Auth state lost after a reload

Get Help
,
1

Here is the code:

        <Auth0Provider
            clientId={`${NEXT_PUBLIC_AUTH0_CLIENT_ID}`}
            domain={`${NEXT_PUBLIC_AUTH0_DOMAIN}`}
            redirectUri={resolveRedirectUri()}
            onRedirectCallback={(appState?: AppState): void => {
                if (appState) {
                    history.push(appState.location);
                }
                window.history.replaceState(
                    {},
                    document.title,
                    appState?.returnTo || window.location.pathname
                );
            }}
        >
            <Authenticator children={children}/>
        </Auth0Provider>

and Authenticator:

export default function Authenticator({children}): JSX.Element {
    const {isAuthenticated, error, user, loginWithRedirect} = useAuth0();

    if (error) {
        return <Errors code={500} message={error.message}/>;
    }

    if (!isAuthenticated) {
        const location = useLocation();
        return <>
            <Head>
                <meta property="og:description" content="Login page"/>
                <meta charSet="utf-8"/>
                <title>登录</title>
            </Head>
            <div className={styles.container}>
                <main className={styles.main}>
                    <h1 className={styles.title}>
                        《社群长青》
                    </h1>

                    <p className={styles.description}>
                    <Button variant={'contained'} onClick={() => loginWithRedirect({
                        appState: {
                            location: location,
                            returnTo: location.pathname,
                        }
                    })}>
                        点击登录
                    </Button>
                    </p>
                </main>
            </div>
        </>
    }

    if (isWhitelistUsers(user)) {
        return <>{children}</>;
    }

    return <Errors code={403} message={`Unregistered user: ${JSON.stringify(user)}`}/>;
}

When I successfully authenticate, after a page reload (ctrl + R) the login state is lost, and I have to re-auth.

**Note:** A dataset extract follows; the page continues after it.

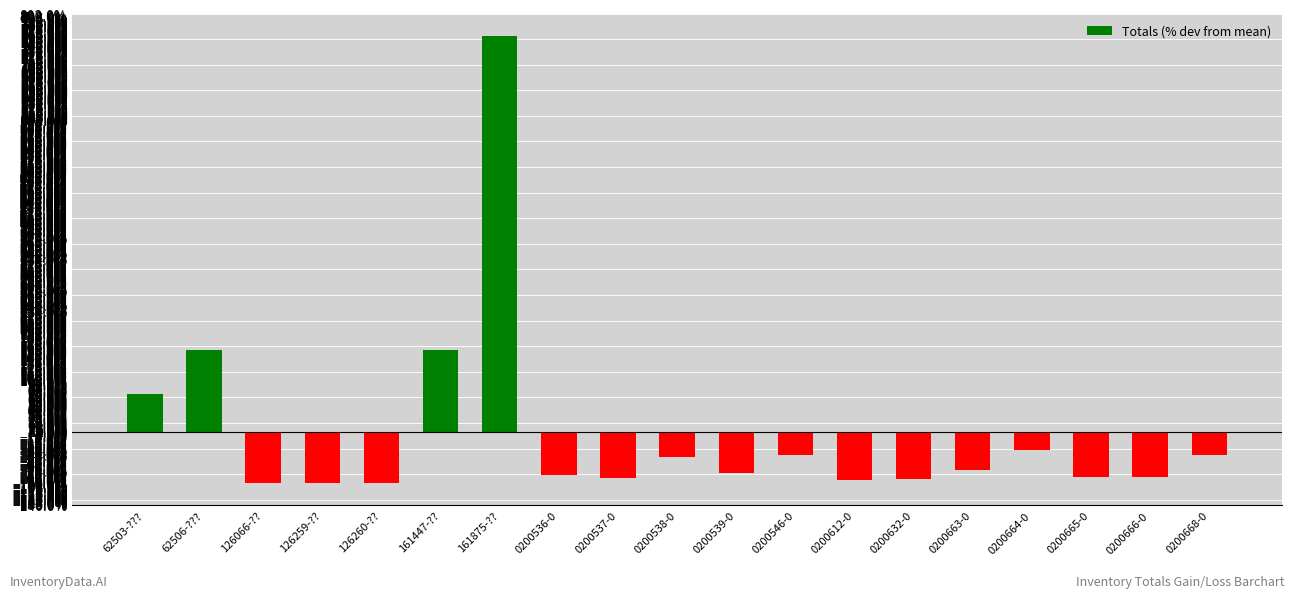

The value at 126066-?? is -98.3. True or false?

True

How can I keep the login state within the same window?

2

I just want to say why the code shown doesn’t seem related to your issue. Can you show us where the localstorage is set and used.

1 Like
4

Hi @tison,

Welcome to the Auth0 Community and sorry for the late reply.

There could be multiple reasons as of why this issue occurs given the current implementation, but in order for the user to remain logged in after refreshing the page the query parameters in state or code must be removed from the URL. This can be accomplished by exchanging the appState?.returnTo || window.location.pathname to just '/' in your code, as mentioned in our current documentation.

Otherwise you can also explore other options such as :

  1. Silent authentication can be used in order to generate new tokens as long as the user still has a valid session. This can be accomplished by making a call to the /authorize endpoint with the parameter prompt=none, with more details that can be found under this documentation. However Silent authentication requires third-party cookies supplied by Auth0, which are generally blocked by specific browsers such as Safari. An alternative would be useing Auth0’s Custom Domain functionality to prevent browsers from blocking Auth0’s cookies.

  2. A workaround for this is to use Refresh Token Rotation and set the cacheLocation to localstorage when initializing the Auth0 client. However when using “localstorage” it is recommended that the Access Token’s life is shortened as much as possible. An example would look like this :

auth0 = await createAuth0Client({
domain: config.domain,
client_id: config.clientId,
useRefreshTokens: true,
cacheLocation: 'localstorage'
});

Thanks for posting your inquiry and I hope this helped.
Best regards,
Remus

5

This topic was automatically closed 14 days after the last reply. New replies are no longer allowed.